* _Job item a_: Please write out the whole forum post about the hanging Oozie Sqoop job word for word.

Support Questions
Find answers, ask questions, and share your expertise
Announcements
Alert: Welcome to the Unified Cloudera Community. Former HCC members be sure to read and learn how to activate your account here.

VERY MUCH URGENT ---OOZIE - SQOOP import SAVED JOB workflow Hangs

VERY MUCH URGENT ---OOZIE - SQOOP import SAVED JOB workflow Hangs

Contributor

Hi,

 
Iam using Virtual machine RAM 5GB, cpu cores : 4 ,CentOs 6.6, CM-5.4.0, CDH5.4.0, using MR2 yarn framework.

* _Given data_:
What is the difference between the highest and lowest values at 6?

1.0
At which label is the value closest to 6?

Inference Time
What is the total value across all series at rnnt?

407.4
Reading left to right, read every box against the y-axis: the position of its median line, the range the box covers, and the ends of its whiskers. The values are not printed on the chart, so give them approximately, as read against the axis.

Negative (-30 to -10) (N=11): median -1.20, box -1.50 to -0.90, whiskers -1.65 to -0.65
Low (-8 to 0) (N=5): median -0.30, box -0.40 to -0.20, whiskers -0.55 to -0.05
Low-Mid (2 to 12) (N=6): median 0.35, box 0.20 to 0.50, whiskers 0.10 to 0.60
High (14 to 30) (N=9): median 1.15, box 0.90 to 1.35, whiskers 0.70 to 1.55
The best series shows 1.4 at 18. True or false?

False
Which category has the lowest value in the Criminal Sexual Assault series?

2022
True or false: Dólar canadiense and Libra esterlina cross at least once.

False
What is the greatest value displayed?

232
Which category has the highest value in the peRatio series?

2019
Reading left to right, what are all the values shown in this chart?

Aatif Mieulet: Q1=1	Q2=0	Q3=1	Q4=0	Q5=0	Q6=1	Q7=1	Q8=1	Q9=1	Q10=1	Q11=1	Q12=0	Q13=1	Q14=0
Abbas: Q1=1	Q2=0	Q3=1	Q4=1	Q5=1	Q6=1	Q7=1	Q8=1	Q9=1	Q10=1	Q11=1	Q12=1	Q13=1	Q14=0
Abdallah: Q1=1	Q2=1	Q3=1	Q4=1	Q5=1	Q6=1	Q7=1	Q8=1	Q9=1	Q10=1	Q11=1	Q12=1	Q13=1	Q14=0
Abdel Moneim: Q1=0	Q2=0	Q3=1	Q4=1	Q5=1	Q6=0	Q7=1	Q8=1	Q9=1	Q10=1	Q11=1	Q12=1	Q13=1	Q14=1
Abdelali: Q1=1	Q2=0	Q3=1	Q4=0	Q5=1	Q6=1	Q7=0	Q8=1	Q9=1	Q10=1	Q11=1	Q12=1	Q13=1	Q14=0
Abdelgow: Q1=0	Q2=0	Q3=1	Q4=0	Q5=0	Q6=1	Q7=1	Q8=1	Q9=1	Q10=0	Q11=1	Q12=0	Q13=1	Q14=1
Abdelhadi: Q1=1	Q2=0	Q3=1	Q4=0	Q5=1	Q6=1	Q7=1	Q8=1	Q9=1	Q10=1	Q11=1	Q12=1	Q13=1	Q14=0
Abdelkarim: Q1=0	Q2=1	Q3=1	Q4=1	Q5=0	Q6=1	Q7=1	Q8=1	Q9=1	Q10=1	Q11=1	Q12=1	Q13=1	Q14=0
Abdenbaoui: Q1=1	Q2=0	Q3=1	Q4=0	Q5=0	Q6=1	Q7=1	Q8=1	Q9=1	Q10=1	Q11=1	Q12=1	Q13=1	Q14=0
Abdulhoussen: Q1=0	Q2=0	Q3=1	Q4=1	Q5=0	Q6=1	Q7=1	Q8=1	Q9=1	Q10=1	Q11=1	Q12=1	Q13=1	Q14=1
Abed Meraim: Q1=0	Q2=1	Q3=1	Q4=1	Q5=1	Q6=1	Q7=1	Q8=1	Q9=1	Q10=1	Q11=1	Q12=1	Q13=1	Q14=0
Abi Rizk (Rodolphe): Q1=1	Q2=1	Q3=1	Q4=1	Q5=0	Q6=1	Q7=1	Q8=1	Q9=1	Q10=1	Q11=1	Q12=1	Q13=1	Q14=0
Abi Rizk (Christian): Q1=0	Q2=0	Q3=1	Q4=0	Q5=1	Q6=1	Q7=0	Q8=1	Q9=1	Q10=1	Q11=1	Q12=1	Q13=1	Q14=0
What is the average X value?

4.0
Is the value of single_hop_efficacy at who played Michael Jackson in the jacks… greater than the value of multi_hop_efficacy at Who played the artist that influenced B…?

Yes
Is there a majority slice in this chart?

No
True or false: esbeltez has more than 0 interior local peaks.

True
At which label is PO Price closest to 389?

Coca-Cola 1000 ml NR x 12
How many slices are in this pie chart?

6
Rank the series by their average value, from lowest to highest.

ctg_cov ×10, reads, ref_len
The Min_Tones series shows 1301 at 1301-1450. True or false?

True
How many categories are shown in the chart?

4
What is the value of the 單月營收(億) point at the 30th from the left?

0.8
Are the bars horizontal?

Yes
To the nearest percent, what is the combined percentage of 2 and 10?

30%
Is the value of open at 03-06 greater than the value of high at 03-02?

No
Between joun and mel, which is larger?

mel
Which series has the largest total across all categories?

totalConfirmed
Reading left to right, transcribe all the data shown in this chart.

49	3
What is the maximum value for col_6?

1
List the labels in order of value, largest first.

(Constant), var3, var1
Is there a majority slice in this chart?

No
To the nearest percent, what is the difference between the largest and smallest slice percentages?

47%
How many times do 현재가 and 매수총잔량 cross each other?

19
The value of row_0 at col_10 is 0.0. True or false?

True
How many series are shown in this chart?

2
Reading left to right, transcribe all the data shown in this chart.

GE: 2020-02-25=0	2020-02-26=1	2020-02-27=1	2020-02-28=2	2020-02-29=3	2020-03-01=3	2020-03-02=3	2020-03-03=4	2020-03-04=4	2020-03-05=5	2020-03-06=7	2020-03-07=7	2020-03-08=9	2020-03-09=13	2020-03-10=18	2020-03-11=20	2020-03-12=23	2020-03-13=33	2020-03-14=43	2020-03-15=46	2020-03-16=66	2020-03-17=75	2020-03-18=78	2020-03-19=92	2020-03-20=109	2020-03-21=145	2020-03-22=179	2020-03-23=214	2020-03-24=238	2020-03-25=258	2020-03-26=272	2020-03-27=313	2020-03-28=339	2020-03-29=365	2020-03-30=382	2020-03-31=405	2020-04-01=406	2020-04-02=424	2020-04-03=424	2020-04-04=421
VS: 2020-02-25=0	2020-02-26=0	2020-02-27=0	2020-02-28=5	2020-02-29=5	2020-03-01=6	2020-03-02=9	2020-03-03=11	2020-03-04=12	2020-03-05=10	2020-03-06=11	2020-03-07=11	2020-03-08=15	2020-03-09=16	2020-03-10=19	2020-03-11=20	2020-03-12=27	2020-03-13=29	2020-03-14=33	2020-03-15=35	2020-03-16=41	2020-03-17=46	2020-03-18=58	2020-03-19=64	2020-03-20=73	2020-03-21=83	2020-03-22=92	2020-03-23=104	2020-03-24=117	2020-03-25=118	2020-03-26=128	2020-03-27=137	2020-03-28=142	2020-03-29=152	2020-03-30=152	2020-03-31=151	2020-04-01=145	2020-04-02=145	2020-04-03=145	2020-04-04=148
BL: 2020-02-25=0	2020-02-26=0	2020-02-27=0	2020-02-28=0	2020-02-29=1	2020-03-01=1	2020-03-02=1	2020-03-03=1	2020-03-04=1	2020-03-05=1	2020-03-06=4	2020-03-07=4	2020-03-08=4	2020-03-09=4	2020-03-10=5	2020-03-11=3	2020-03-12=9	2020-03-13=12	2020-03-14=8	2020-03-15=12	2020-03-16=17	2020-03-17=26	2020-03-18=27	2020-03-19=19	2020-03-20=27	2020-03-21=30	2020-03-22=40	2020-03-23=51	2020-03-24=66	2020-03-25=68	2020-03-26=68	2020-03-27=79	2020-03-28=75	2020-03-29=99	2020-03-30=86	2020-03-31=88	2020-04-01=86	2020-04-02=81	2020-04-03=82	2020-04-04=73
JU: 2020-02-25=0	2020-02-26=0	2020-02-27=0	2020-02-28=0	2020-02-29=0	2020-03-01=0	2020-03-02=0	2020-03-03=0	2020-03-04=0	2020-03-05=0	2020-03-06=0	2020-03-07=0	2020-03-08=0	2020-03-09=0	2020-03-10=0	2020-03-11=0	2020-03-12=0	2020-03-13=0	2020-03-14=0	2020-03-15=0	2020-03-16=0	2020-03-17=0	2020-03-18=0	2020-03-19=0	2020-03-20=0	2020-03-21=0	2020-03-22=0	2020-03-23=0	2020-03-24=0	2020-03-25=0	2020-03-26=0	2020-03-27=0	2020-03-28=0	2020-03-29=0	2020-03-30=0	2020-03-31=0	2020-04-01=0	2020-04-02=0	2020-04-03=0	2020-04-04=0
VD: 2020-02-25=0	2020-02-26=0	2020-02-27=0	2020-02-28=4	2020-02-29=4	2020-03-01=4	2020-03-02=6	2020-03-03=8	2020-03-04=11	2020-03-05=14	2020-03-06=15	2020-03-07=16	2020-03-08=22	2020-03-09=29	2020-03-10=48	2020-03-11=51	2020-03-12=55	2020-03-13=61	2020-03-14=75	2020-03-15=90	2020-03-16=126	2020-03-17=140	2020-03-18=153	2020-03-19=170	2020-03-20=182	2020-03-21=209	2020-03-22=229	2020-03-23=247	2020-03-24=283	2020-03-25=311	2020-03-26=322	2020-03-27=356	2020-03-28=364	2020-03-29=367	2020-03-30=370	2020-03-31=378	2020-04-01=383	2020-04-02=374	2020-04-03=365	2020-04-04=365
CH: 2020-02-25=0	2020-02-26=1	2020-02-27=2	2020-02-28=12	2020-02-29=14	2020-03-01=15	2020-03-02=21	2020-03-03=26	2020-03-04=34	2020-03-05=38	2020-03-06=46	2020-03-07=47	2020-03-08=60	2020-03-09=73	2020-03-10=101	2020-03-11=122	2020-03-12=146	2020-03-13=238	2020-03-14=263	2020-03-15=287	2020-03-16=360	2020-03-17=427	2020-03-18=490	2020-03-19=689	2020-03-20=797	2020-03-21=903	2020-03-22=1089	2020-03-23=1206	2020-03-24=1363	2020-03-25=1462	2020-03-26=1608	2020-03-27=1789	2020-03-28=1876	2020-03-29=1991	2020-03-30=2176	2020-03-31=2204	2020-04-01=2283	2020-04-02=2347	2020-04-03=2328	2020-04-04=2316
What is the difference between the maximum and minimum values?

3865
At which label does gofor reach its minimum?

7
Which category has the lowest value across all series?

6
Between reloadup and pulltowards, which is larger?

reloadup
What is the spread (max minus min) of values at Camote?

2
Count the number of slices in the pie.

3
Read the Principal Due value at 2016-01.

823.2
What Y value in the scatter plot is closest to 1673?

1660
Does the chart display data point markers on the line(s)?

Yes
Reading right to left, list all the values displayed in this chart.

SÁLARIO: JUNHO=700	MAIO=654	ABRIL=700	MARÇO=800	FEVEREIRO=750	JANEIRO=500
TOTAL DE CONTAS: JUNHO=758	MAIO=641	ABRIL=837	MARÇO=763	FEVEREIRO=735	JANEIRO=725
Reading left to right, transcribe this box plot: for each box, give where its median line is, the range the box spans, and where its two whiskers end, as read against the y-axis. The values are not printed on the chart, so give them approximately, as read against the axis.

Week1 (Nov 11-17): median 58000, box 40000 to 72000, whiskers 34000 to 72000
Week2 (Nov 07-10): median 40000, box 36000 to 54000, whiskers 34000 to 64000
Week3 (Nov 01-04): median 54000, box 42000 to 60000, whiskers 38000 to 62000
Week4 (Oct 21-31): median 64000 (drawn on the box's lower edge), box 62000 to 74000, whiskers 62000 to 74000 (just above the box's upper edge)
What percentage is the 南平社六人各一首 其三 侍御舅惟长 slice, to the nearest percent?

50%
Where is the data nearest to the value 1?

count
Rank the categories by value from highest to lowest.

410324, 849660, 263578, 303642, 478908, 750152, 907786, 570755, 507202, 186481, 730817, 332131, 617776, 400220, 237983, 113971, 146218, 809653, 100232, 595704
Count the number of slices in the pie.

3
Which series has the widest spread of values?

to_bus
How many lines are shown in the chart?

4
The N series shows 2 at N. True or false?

* _Job item b_: Pick out every line in the rows above that contains the string "Rank".

* _Reply a_:
Support Questions
Find answers, ask questions, and share your expertise
Announcements
Alert: Welcome to the Unified Cloudera Community. Former HCC members be sure to read and learn how to activate your account here.

VERY MUCH URGENT ---OOZIE - SQOOP import SAVED JOB workflow Hangs

VERY MUCH URGENT ---OOZIE - SQOOP import SAVED JOB workflow Hangs

Contributor

Hi,

 
Iam using Virtual machine RAM 5GB, cpu cores : 4 ,CentOs 6.6, CM-5.4.0, CDH5.4.0, using MR2 yarn framework.

* _Reply b_:
Rank the series by their average value, from lowest to highest.
Rank the categories by value from highest to lowest.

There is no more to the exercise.